● ACTIVITY: Search the records for lines that contain the word "wrist". Copy them all.

● INPUT:
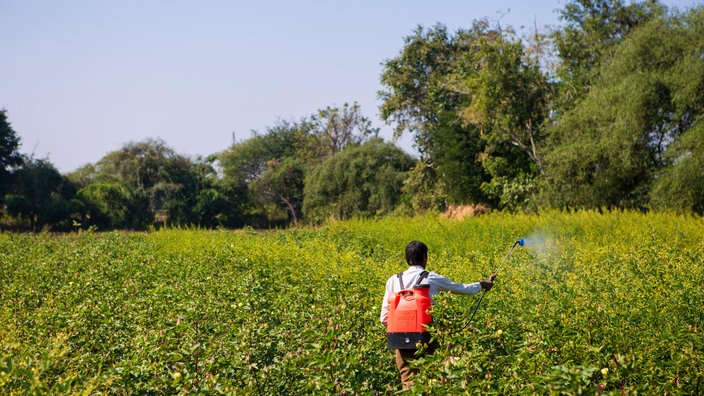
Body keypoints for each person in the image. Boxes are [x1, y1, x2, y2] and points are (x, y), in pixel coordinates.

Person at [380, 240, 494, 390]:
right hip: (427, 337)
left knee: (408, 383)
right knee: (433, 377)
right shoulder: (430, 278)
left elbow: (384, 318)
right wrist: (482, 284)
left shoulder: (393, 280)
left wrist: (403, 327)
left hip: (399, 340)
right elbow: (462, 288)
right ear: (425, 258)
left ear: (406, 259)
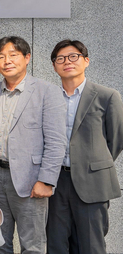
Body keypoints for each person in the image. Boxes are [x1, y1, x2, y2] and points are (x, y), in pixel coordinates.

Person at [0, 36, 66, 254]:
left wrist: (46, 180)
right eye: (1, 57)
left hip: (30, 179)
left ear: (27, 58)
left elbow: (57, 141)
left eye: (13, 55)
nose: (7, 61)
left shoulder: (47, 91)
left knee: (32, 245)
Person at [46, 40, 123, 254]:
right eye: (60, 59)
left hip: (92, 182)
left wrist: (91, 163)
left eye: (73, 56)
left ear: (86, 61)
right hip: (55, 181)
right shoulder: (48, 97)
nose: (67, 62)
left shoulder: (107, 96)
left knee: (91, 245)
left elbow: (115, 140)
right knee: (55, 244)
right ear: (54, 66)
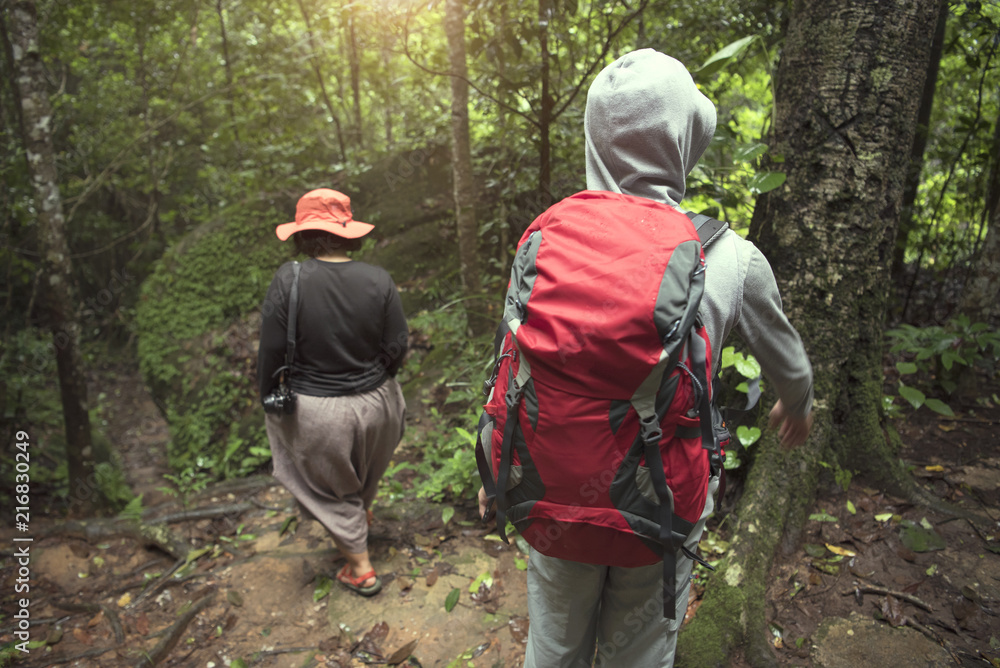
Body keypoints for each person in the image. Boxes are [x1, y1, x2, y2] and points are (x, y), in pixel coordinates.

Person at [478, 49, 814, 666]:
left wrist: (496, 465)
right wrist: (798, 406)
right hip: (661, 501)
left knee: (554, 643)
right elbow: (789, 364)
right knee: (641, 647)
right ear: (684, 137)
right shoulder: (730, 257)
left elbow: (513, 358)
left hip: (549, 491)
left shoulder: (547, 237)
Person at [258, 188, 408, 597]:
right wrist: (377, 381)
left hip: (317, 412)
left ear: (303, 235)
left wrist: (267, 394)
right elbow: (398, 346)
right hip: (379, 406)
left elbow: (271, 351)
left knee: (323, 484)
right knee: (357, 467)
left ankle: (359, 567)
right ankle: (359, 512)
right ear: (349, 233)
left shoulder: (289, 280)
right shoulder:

● WRITTEN ANSWER:
right wrist: (482, 284)
left wrist: (403, 327)
left wrist: (46, 180)
left wrist: (91, 163)
left wrist: (496, 465)
right wrist: (798, 406)
right wrist: (377, 381)
left wrist: (267, 394)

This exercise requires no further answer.